» Data to use
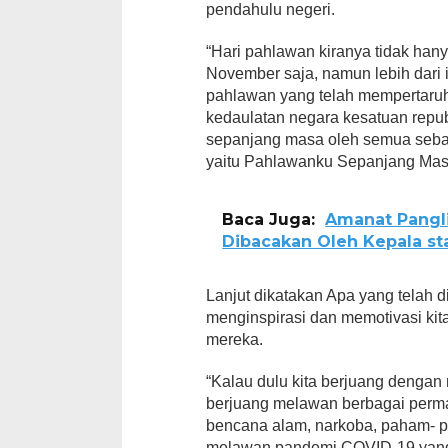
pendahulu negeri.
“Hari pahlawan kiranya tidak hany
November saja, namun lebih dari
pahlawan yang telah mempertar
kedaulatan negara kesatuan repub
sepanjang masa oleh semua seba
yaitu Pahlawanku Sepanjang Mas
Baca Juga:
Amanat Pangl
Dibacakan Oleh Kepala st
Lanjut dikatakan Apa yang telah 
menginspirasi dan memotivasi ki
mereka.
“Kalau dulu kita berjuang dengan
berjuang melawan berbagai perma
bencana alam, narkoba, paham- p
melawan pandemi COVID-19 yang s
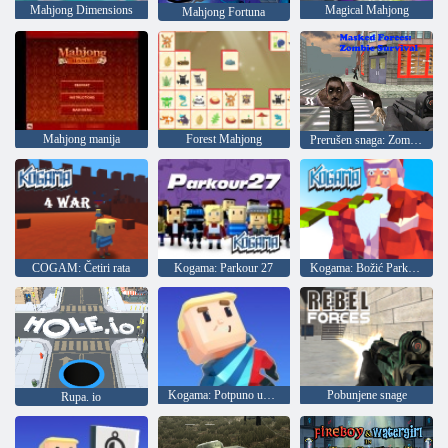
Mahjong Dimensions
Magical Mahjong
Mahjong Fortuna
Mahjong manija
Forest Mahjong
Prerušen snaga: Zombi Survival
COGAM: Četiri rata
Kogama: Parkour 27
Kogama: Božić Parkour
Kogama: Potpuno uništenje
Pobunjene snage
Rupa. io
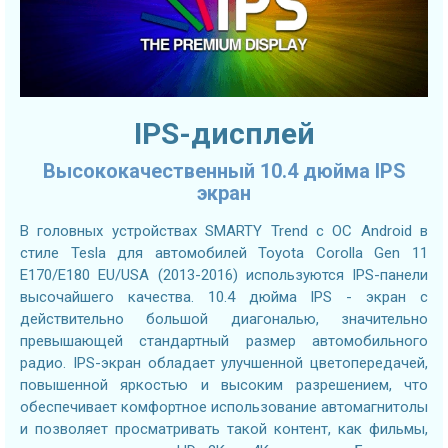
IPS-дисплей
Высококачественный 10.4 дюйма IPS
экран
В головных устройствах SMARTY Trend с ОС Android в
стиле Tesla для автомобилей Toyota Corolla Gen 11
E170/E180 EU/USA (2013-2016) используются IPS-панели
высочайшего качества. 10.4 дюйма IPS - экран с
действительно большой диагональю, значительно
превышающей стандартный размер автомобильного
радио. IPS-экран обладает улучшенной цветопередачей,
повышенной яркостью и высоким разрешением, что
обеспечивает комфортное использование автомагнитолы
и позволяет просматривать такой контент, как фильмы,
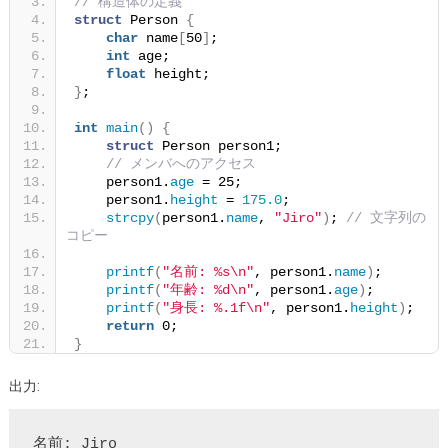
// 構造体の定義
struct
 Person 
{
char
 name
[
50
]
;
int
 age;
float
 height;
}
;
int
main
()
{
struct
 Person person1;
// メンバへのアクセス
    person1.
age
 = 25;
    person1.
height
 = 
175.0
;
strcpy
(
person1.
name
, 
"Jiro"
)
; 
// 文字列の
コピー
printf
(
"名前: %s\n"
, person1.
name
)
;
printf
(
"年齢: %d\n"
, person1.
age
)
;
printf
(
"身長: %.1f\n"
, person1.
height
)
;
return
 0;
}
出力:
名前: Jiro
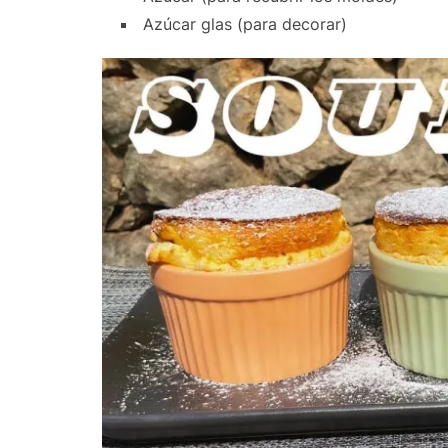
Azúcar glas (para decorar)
==
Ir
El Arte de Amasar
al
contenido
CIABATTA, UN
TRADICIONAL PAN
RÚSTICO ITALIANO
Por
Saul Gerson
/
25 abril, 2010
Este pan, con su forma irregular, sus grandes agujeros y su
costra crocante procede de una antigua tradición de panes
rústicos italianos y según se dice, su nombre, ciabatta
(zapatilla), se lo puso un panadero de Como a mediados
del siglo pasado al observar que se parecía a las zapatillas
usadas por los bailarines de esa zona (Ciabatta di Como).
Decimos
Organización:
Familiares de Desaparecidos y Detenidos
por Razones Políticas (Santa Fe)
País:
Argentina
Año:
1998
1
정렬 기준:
==
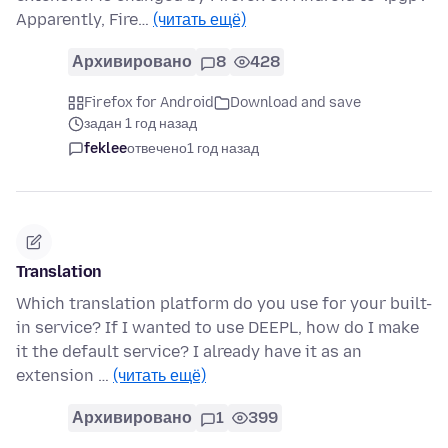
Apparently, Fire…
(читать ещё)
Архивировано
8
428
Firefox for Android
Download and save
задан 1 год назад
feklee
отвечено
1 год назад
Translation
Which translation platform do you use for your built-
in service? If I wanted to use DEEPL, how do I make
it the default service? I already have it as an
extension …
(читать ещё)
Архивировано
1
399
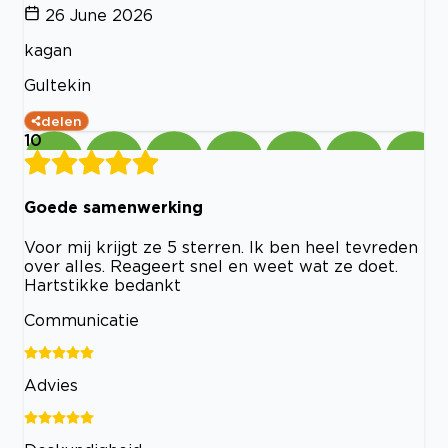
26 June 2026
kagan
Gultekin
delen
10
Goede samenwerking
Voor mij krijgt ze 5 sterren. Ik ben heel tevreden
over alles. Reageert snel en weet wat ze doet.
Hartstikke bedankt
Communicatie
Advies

» To do
The lines you need are those containing "berjuang"; find them in the records and copy them.

» Response to the exercise
“Kalau dulu kita berjuang dengan
berjuang melawan berbagai perma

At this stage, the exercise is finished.